Given passage:
## BEGIN
This is finite as long a \phi > -a, and under this condition, there is a first moment approximation to \bar\nu as \hat\nu=Qm.

Now, the important question is if it’s a good enough approximation. I’ve made some simulations, here just focusing on the case where all segments are considered unobserved, i.e. Q=N. I’ve simulated by explicitly simulating individual segments’ egg production (green), by using the sum of individual segments’ egg production (\bar\nu, blue), and by using the approximation (\hat\nu, red). What the below figure hopefully demonstrates is that when the Dirichlet shape parameter a is large, indicating that segments are similar in size, or that \phi \approx 1, indicating approximately a linear relationship between segment length and egg production rate, the approximation produces similar results as the exact simulations.

However, when \phi indicates distinct deviations from a linear relationship and a is low, indicating large differences in segment size, the approximation starts to fail. For high Q (here 10000), it’s just a matter of of underestimating the variability, but for low Q (here 10), there is also some noticeable bias. I sort of understand why that happens. When there are only a handful of segments simulated and a is low, the un-normalized Gamma samples will in most cases not include samples from the tail, leading to normalized \bf{x} that are more similar than the expectation, which when phi<1 leads to a higher egg production rate (it is highest when all segments are of equal length). I think the approximation may be good enough for my problem, but I’d feel a lot more confident about it if I could account for the sampling variability here. I had to dig into dusty, decade-old corners of unused math to get to this point, so very grateful for any ideas about how to further refine the approximation.

2 Likes

No worries, just take this at your own pace (and I will take it on my own pace).

Just to understand the problem better - why exactly do you need it? Earlier you mentioned you wanted to do cross validation - is that why you need it? (because if it is just for cross validation, I think we can easily do cross validation without this density). Or is there something else? (because then maybe we can rephrase the problem to make the math easier).

You seem to have made a lot of progress - I am still trying to understand exactly what you did, will get back to this later.

There are at least two purposes. Firstly, I would like to evaluate the likelihood of \hat K in a validation data-set. Doing e.g. PSIS LOO CV is informative at the level of individual segments, but I also want to evaluate predictive performance at a higher level. I very rarely have all segments, but I could split up the segments into training and validation sets and aim to predict the total number of eggs produced by the latter based on parameterization based on the former without taking into account the information of individual segment lengths in the validation data. It’s an imperfect proxy for evaluating performance at the level of all unobserved segments.
## END
Written instruction 1: In the egg production thread, which color marks each simulation approach, and what is that approach?
The records that follow bear no relation to the egg production thread.

Dataset records:
## BEGIN
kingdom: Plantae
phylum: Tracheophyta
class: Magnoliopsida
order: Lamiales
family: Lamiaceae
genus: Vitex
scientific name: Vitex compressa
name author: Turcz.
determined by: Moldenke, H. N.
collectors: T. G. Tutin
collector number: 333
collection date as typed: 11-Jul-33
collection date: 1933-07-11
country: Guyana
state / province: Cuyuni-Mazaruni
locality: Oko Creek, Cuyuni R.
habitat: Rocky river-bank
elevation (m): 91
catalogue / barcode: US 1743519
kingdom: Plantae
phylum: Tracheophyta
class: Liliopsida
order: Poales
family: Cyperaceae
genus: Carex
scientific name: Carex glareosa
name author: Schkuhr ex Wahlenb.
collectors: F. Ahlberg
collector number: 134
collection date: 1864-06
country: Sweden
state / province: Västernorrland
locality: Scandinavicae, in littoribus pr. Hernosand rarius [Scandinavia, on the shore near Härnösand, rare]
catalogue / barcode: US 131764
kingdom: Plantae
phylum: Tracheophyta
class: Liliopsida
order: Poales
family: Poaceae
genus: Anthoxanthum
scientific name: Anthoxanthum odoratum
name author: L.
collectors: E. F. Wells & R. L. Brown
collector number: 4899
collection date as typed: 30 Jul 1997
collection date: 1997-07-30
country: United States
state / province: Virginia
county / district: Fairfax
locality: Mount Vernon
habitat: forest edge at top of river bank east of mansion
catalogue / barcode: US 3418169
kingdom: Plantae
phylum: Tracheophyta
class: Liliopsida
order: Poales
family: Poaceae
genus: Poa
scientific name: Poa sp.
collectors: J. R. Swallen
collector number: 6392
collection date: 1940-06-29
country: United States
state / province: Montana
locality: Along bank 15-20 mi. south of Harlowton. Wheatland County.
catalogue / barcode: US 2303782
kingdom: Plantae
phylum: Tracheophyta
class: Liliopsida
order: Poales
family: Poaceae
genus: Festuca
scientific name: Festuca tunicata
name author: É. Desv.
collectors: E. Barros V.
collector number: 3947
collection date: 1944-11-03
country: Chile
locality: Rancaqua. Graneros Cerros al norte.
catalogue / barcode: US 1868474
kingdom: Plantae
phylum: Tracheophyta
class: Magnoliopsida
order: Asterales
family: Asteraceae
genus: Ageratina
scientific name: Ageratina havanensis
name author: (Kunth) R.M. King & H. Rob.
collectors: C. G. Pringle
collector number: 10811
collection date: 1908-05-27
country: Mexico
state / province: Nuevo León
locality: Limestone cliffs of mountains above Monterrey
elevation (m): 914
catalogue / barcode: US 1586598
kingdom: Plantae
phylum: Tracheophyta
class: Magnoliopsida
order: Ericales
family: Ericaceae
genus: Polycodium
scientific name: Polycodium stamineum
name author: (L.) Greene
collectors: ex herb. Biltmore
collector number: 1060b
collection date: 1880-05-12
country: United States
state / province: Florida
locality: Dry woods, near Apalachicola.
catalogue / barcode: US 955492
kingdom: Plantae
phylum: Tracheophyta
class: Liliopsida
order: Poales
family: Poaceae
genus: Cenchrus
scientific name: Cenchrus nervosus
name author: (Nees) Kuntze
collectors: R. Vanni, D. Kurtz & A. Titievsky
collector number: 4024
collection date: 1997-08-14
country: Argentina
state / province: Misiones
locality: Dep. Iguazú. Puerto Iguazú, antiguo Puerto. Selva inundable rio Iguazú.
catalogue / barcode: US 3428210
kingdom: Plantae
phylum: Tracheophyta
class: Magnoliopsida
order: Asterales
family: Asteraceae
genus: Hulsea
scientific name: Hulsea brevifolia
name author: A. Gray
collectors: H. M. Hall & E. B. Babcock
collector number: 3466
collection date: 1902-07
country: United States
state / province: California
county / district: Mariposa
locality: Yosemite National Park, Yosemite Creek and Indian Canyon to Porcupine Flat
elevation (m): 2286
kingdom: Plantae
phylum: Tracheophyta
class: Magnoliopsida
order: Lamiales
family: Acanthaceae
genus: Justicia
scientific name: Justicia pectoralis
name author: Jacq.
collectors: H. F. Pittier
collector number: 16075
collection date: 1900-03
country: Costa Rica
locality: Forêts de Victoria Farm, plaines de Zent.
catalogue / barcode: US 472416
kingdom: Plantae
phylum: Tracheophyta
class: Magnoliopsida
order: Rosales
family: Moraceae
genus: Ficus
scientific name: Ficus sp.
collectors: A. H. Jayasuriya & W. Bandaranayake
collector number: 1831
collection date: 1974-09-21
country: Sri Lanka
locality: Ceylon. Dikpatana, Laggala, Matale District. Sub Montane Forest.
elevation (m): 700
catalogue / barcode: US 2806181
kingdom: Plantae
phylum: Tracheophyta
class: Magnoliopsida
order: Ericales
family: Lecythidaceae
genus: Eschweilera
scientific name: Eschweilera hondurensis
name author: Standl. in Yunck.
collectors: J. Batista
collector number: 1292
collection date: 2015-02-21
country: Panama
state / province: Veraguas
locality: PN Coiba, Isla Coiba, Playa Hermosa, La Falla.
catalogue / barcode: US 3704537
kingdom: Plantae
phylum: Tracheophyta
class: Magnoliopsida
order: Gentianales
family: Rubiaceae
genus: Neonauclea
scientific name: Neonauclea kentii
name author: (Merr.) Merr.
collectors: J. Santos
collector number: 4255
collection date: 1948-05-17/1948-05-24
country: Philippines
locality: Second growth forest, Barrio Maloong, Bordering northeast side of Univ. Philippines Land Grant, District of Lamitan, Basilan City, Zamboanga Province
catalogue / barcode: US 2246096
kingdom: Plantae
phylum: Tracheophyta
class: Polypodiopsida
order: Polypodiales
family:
## END
Written instruction 2: Convert the records into a Markdown table with columns "Nr" and "Line", one row per line and no blank lines. Begin at the first line of the records and stop after the line that contains "name author: L.".

Answer 1:
- Green: explicitly simulating individual segments' egg production
- Blue: the sum of individual segments' egg production (\bar\nu)
- Red: the approximation (\hat\nu)

Answer 2:
| Nr | Line |
|---|---|
| 1 | kingdom: Plantae |
| 2 | phylum: Tracheophyta |
| 3 | class: Magnoliopsida |
| 4 | order: Lamiales |
| 5 | family: Lamiaceae |
| 6 | genus: Vitex |
| 7 | scientific name: Vitex compressa |
| 8 | name author: Turcz. |
| 9 | determined by: Moldenke, H. N. |
| 10 | collectors: T. G. Tutin |
| 11 | collector number: 333 |
| 12 | collection date as typed: 11-Jul-33 |
| 13 | collection date: 1933-07-11 |
| 14 | country: Guyana |
| 15 | state / province: Cuyuni-Mazaruni |
| 16 | locality: Oko Creek, Cuyuni R. |
| 17 | habitat: Rocky river-bank |
| 18 | elevation (m): 91 |
| 19 | catalogue / barcode: US 1743519 |
| 20 | kingdom: Plantae |
| 21 | phylum: Tracheophyta |
| 22 | class: Liliopsida |
| 23 | order: Poales |
| 24 | family: Cyperaceae |
| 25 | genus: Carex |
| 26 | scientific name: Carex glareosa |
| 27 | name author: Schkuhr ex Wahlenb. |
| 28 | collectors: F. Ahlberg |
| 29 | collector number: 134 |
| 30 | collection date: 1864-06 |
| 31 | country: Sweden |
| 32 | state / province: Västernorrland |
| 33 | locality: Scandinavicae, in littoribus pr. Hernosand rarius [Scandinavia, on the shore near Härnösand, rare] |
| 34 | catalogue / barcode: US 131764 |
| 35 | kingdom: Plantae |
| 36 | phylum: Tracheophyta |
| 37 | class: Liliopsida |
| 38 | order: Poales |
| 39 | family: Poaceae |
| 40 | genus: Anthoxanthum |
| 41 | scientific name: Anthoxanthum odoratum |
| 42 | name author: L. |